***** RECORDS SUPPLIED *****
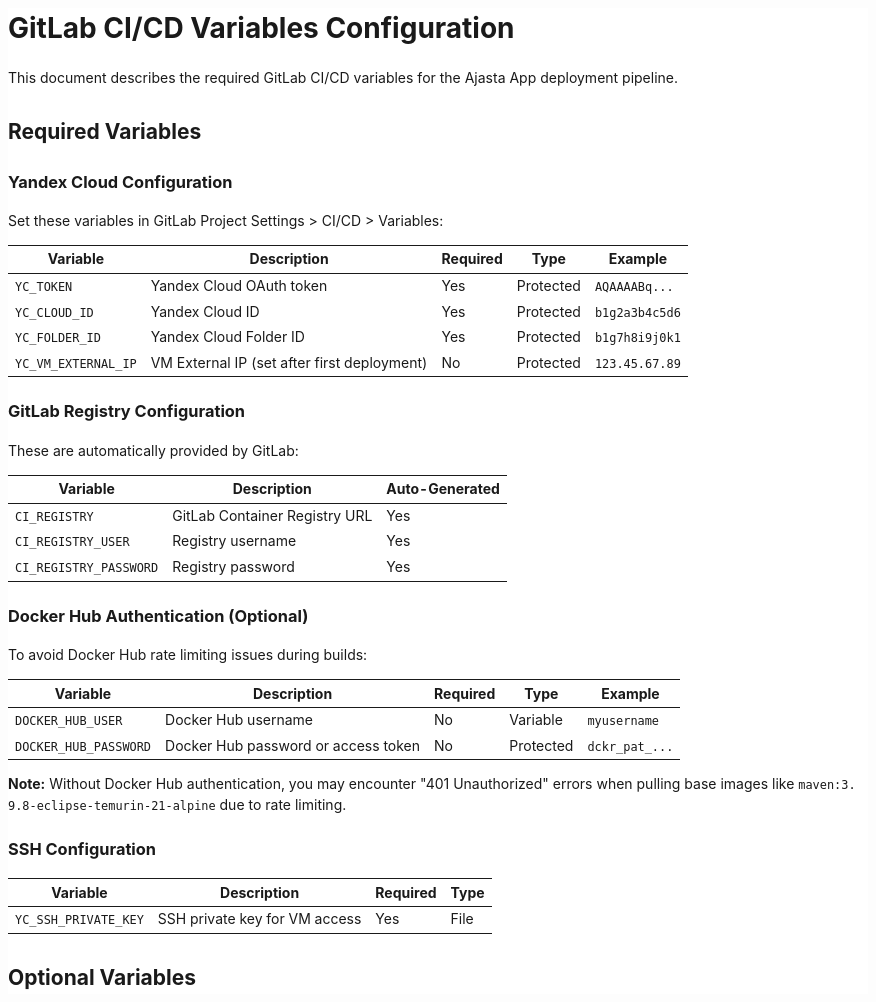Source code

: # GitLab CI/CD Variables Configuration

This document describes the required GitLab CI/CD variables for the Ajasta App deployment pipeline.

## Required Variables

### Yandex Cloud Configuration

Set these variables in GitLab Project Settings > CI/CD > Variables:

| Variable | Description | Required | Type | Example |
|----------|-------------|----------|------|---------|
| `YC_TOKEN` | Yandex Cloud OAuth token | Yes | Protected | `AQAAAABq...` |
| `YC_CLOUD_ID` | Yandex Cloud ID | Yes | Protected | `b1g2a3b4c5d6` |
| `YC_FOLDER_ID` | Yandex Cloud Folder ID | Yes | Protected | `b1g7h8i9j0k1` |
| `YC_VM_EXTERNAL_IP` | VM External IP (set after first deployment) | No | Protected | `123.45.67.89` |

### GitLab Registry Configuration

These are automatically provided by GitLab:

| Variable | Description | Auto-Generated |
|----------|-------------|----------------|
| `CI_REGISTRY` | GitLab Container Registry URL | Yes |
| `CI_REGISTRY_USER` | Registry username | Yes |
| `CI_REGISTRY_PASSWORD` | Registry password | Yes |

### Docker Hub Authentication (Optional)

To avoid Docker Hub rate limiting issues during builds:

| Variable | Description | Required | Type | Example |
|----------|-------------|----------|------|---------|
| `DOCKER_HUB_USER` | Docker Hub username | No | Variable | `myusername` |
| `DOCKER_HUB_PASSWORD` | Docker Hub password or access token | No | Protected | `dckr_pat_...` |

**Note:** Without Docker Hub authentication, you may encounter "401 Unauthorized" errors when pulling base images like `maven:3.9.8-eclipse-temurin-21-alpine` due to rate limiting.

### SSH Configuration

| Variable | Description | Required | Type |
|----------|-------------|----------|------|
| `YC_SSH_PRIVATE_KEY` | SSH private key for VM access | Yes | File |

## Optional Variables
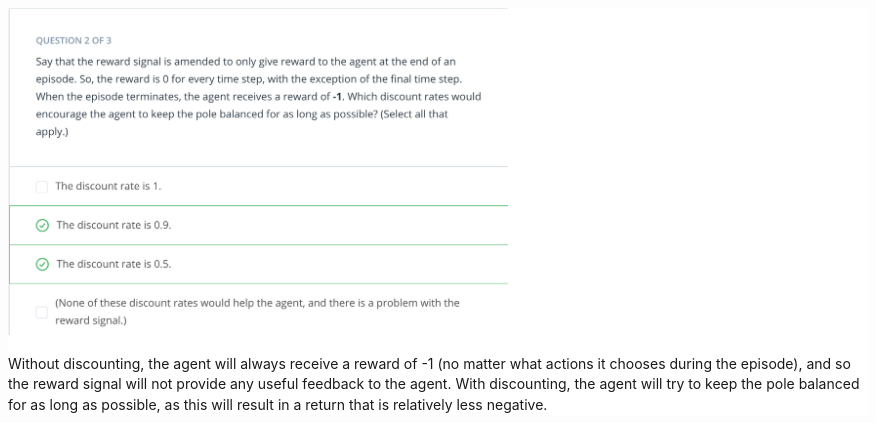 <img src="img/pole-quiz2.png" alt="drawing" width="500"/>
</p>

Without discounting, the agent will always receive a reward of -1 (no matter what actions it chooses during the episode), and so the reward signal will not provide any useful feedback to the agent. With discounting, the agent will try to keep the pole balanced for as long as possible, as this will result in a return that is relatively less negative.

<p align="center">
*****
GOAL OF THE EXERCISE: Excluding images, return all of the records above word for word.

WRITTEN SOLUTION:
Source code

: # GitLab CI/CD Variables Configuration

This document describes the required GitLab CI/CD variables for the Ajasta App deployment pipeline.

## Required Variables

### Yandex Cloud Configuration

Set these variables in GitLab Project Settings > CI/CD > Variables:

| Variable | Description | Required | Type | Example |
|----------|-------------|----------|------|---------|
| `YC_TOKEN` | Yandex Cloud OAuth token | Yes | Protected | `AQAAAABq...` |
| `YC_CLOUD_ID` | Yandex Cloud ID | Yes | Protected | `b1g2a3b4c5d6` |
| `YC_FOLDER_ID` | Yandex Cloud Folder ID | Yes | Protected | `b1g7h8i9j0k1` |
| `YC_VM_EXTERNAL_IP` | VM External IP (set after first deployment) | No | Protected | `123.45.67.89` |

### GitLab Registry Configuration

These are automatically provided by GitLab:

| Variable | Description | Auto-Generated |
|----------|-------------|----------------|
| `CI_REGISTRY` | GitLab Container Registry URL | Yes |
| `CI_REGISTRY_USER` | Registry username | Yes |
| `CI_REGISTRY_PASSWORD` | Registry password | Yes |

### Docker Hub Authentication (Optional)

To avoid Docker Hub rate limiting issues during builds:

| Variable | Description | Required | Type | Example |
|----------|-------------|----------|------|---------|
| `DOCKER_HUB_USER` | Docker Hub username | No | Variable | `myusername` |
| `DOCKER_HUB_PASSWORD` | Docker Hub password or access token | No | Protected | `dckr_pat_...` |

**Note:** Without Docker Hub authentication, you may encounter "401 Unauthorized" errors when pulling base images like `maven:3.9.8-eclipse-temurin-21-alpine` due to rate limiting.

### SSH Configuration

| Variable | Description | Required | Type |
|----------|-------------|----------|------|
| `YC_SSH_PRIVATE_KEY` | SSH private key for VM access | Yes | File |

## Optional Variables
 <img src="img/pole-quiz2.png" alt="drawing" width="500"/>
</p>

Without discounting, the agent will always receive a reward of -1 (no matter what actions it chooses during the episode), and so the reward signal will not provide any useful feedback to the agent. With discounting, the agent will try to keep the pole balanced for as long as possible, as this will result in a return that is relatively less negative.

<p align="center">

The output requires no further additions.